# Position time graph describing constant velocity

1. Oct 2, 2007

### cherryrocket

Questions:
a. Q: Find the position at 20s. A: I'm sure it's 56m.

b. Q: Find the maximum displacement
A:
A- 28-0 m = 28m
B- 28-28 m = 0m
C- 56-28m = 28 m
D - 0 - 56m= -56m. This is the one I am worried about, is it correct?

c. Q: Find the velocity in section A of the graph
A: v=m=rise/run = (28-0)m/(8-0)s = 3.5m/s

d. Q: Find the velocity in section D of the graph
A: v=m = rise/run = (0-56)m/(40-20)s = -2.8m/s Is the negative sign correct? Is it negative because the bicycle is going back in the direction of its point of reference?

e. Q: What is happening in section B?
A: The bicycle has remains stopped. No motion.

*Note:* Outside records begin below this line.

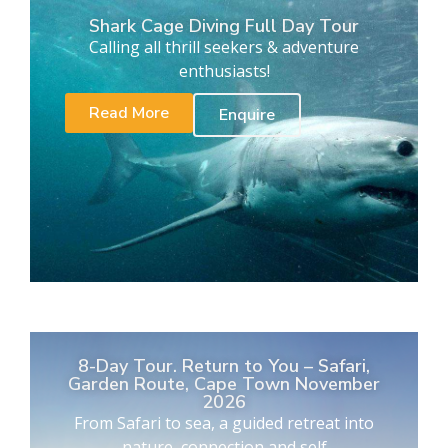
Shark Cage Diving Full Day Tour
Calling all thrill seekers & adventure
enthusiasts!
Read More
Enquire
8-Day Tour. Return to You – Safari,
Garden Route, Cape Town November
2026
From Safari to sea, a guided retreat into
nature, connection and self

f. Q: Calculate the average velocity for the whole trip.
A:
A. V= 3.5 m/s
B. V= 0 m/s
C. V= 5.6 m/s
D. V= -2.8 m/s

Vave = (3.5)+(0)+(5.6)+(-2.8) m/s = 6.3 m/s / 4 = 1.575 m/s = 1.58 m/s (significant digits)
Does this seem like an accurate average velocity? Should I have included the result of b which is zero velocity, because using that number greatly reduces my total average velocity...

2. Oct 2, 2007

### cristo

Staff Emeritus
The above is all correct.
I'd use a weighted average here. So, the average velocity = (3.5*8+0*7... etc)/40 (do you see what I'm doing there? You need to weight the average velocity since the four components are not all equal time intervals)

Apart from that, well done!

3. Oct 2, 2007

### Avodyne

For part D, the answer should be +56 m. The maximum displacement is simply the furthest distance the point gets from zero; at a glance, you can see that this is +56m.

Yes, velocity is negative when the object is going backwards.

The easy way to get average velocity is (total displacement)/(total time). In this case, total displacement is zero, so the average velocity is zero. This is equivalent to the "weighted average".